Their daughter, my grandmother Yvonne, was born in Hull in 1897; she was nine when they moved to the Black Hills, and fourteen when they returned to Quebec. She became a chamber maid in a hotel in the Canadian capital city of Ottawa, where she met Johann, an Austrian immigrant working as a waiter. At seventeen, she followed him five hundred miles to the United States, marrying at the border in Detroit Michigan.

My mother tells me Yvonne and her sisters worried that someone might think they looked Indian. Did she fear prejudice learned in Quebec, or in South Dakota? In Detroit, she became fully assimilated into the white and English-speaking world. Most of the stories were lost, but she did tell my mother they were part-Indian, and my mom grew up feeling proud of that heritage. There were occasional visits to family in Canada. When my mother was a four years old, the news came of Claudia’s death at the age of seventy-three.

Claudia Tremblay

My great-grandmother, Claudia Tremblay, age/date unknown

My mother was not quite twenty-one when her mother, Yvonne, died. I was a baby then. I have a picture [below] of my grandmother holding me in her arms. When I ponder this story of my mothers and grandmothers, I am struck by how most of these women lost their mothers before, or just as they were entering, adulthood. None of them had a chance to be with their grandmothers.

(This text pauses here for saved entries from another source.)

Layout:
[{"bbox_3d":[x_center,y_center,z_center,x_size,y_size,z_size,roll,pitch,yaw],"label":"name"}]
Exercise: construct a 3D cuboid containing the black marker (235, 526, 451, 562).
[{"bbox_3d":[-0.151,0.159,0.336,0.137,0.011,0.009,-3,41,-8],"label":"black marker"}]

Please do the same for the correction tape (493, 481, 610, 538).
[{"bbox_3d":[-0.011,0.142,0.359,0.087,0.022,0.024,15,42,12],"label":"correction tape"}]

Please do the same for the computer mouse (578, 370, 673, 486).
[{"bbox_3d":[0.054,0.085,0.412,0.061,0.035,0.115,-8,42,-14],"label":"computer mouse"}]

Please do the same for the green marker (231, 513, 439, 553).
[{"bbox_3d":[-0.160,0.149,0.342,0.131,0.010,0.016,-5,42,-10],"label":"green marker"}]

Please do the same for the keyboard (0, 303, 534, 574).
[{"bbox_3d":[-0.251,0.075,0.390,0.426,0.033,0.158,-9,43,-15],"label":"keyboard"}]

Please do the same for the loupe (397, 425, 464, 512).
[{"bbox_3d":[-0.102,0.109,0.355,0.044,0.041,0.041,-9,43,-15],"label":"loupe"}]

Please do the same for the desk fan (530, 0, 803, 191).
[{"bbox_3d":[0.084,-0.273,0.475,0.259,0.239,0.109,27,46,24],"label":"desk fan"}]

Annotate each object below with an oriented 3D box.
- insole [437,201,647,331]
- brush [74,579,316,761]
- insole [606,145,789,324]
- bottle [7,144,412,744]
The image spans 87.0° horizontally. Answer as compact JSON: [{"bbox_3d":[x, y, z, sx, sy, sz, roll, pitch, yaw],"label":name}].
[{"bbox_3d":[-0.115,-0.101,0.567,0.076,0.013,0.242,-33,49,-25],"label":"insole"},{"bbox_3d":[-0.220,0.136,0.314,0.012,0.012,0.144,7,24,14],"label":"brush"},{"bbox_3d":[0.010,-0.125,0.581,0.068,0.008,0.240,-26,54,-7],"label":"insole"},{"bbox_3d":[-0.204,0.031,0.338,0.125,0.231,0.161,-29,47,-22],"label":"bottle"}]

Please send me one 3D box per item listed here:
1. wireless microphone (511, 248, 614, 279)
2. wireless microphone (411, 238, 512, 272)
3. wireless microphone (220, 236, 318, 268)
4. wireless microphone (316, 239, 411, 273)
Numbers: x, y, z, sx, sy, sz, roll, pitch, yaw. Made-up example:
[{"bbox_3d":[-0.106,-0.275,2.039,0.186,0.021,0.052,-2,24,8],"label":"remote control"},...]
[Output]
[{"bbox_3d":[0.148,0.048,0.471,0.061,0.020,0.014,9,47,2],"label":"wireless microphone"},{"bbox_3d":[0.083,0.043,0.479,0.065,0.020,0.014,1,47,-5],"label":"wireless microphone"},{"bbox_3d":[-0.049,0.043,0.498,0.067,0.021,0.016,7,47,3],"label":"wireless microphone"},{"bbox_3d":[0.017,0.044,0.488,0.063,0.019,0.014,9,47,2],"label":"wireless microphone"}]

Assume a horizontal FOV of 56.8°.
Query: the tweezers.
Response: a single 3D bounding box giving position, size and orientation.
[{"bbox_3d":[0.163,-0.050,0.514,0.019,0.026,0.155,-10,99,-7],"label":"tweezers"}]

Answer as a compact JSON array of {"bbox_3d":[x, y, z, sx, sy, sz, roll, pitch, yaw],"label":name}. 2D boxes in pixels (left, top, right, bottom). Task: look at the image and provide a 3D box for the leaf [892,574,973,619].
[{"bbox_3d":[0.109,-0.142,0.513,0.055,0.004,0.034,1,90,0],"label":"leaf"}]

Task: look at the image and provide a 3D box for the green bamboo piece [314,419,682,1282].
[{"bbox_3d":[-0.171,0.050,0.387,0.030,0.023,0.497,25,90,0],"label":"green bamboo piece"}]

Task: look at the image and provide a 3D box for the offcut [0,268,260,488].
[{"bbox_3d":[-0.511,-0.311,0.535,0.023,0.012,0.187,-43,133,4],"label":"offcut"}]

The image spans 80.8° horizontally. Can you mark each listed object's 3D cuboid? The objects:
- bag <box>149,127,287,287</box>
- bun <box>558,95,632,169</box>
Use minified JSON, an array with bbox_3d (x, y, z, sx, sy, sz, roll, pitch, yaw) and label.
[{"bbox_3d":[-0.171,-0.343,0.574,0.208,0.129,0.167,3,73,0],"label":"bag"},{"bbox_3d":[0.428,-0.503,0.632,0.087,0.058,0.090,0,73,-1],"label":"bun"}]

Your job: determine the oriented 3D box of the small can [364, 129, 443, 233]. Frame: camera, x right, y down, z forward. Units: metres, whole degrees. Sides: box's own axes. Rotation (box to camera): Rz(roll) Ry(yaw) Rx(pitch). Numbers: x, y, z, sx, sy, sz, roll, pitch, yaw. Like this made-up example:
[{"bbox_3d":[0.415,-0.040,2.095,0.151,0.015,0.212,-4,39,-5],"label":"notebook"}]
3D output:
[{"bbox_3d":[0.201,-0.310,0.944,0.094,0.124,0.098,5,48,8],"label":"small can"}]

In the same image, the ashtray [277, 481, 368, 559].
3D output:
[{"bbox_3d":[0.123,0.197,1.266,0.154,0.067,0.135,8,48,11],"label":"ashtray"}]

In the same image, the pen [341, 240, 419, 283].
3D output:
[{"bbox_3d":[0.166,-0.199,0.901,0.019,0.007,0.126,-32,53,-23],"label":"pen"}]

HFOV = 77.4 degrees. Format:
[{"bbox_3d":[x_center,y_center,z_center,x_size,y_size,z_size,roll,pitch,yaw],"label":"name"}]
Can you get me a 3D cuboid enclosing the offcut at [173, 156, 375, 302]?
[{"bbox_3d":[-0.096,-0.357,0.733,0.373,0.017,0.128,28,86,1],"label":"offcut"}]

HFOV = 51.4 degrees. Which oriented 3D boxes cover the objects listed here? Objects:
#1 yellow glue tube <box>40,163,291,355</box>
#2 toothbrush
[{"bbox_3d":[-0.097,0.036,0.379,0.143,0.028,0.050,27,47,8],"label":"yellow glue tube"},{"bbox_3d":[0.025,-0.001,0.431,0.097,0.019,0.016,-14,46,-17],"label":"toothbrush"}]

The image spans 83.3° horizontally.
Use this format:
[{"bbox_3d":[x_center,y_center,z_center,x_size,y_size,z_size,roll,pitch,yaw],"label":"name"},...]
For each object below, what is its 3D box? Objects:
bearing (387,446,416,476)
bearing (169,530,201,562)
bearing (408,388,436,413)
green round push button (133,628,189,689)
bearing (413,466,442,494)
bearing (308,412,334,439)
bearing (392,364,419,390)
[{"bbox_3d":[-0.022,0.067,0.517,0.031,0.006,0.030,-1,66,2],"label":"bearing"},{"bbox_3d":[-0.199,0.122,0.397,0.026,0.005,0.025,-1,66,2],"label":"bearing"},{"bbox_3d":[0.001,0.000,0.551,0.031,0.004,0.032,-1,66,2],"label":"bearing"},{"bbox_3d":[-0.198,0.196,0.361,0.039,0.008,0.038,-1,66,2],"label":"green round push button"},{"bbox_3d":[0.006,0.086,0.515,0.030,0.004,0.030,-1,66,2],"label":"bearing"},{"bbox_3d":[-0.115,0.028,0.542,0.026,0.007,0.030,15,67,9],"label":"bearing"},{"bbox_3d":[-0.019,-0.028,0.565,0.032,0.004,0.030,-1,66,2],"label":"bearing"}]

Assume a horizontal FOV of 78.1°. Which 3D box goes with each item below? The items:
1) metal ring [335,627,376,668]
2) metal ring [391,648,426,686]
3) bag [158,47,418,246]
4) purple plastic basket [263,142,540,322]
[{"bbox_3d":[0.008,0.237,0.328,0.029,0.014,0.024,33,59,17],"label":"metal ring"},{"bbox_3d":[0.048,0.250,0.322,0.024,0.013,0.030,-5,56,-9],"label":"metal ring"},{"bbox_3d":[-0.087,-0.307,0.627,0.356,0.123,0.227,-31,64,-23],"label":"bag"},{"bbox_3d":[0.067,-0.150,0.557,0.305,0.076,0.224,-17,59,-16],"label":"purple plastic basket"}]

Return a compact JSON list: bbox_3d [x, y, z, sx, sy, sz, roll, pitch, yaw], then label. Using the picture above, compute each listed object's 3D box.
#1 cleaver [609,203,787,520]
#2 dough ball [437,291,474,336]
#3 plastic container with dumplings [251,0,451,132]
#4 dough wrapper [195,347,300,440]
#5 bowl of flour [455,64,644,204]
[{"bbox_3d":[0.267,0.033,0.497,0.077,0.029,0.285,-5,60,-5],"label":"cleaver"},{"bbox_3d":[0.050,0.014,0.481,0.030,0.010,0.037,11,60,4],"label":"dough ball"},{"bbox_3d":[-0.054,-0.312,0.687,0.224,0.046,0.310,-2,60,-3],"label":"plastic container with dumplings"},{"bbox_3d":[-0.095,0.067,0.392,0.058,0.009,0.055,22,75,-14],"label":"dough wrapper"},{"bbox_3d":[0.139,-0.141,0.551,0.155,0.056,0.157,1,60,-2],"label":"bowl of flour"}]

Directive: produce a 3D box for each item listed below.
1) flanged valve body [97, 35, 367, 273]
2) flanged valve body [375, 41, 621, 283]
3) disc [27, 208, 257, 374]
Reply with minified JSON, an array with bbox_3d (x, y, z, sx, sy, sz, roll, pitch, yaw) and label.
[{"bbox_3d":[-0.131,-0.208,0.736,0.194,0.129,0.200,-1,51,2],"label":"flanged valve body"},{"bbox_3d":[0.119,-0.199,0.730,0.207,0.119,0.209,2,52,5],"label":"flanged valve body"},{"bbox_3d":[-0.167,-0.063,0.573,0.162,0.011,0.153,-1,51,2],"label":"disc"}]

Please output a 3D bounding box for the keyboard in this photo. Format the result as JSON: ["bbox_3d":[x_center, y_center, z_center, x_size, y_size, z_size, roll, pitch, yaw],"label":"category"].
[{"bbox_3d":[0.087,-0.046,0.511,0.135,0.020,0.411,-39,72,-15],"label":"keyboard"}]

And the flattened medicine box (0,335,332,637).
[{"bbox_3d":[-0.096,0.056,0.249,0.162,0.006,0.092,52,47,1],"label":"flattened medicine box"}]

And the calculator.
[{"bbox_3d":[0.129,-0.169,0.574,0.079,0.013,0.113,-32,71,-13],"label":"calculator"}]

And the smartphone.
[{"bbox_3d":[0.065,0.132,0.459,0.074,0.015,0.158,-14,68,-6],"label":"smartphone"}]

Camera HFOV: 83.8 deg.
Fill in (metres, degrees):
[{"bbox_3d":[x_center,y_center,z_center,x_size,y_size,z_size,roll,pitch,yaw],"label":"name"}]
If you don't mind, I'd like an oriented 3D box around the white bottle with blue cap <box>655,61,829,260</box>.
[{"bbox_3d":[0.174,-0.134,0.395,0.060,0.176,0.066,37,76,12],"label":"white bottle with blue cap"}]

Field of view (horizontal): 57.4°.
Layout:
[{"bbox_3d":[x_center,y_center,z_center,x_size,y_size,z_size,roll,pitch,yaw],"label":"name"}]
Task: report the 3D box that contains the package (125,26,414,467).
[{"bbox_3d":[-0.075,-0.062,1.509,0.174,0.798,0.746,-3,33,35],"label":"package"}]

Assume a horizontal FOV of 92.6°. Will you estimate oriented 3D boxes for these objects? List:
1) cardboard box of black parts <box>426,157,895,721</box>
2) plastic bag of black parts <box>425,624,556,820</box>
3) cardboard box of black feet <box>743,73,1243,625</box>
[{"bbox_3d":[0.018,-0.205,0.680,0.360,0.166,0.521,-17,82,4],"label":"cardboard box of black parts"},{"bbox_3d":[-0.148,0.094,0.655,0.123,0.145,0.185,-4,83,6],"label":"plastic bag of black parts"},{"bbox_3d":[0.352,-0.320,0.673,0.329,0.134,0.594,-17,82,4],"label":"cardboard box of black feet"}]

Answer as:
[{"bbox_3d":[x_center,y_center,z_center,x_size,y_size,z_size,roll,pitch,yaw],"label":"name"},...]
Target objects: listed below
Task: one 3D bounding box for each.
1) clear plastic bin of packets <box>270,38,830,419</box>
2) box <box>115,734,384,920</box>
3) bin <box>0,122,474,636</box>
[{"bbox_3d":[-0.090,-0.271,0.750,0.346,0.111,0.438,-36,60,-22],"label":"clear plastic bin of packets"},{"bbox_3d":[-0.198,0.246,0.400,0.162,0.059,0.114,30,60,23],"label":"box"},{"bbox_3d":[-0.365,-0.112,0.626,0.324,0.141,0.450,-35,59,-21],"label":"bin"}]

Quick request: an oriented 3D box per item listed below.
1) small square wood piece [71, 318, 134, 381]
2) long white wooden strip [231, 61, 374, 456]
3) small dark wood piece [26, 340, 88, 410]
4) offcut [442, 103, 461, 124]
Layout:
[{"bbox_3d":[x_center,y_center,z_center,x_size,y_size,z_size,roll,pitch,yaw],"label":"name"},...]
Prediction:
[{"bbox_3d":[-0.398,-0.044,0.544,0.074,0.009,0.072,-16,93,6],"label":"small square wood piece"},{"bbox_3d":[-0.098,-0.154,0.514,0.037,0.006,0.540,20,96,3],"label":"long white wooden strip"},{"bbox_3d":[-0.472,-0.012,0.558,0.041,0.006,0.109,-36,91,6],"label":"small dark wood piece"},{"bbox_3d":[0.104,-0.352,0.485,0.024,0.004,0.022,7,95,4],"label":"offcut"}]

They each turned to the life and the culture of their husbands. And I am struck by the many miles each generation traveled away from the place in which they might have felt a sense of belonging to the land. My mother, too, followed her husband on his travels across the United States. I grew up during those travels and none of those places ever truly felt like home. I didn’t know any other way.

Grandmother Yvonne with Myke

My grandmother Yvonne holding me as a baby.

It has been a long and important process for me to reclaim these stories and reweave a connection to my grandmothers.

[This story first appeared in my book, Finding Our Way Home: A Spiritual Journey into Earth Community.]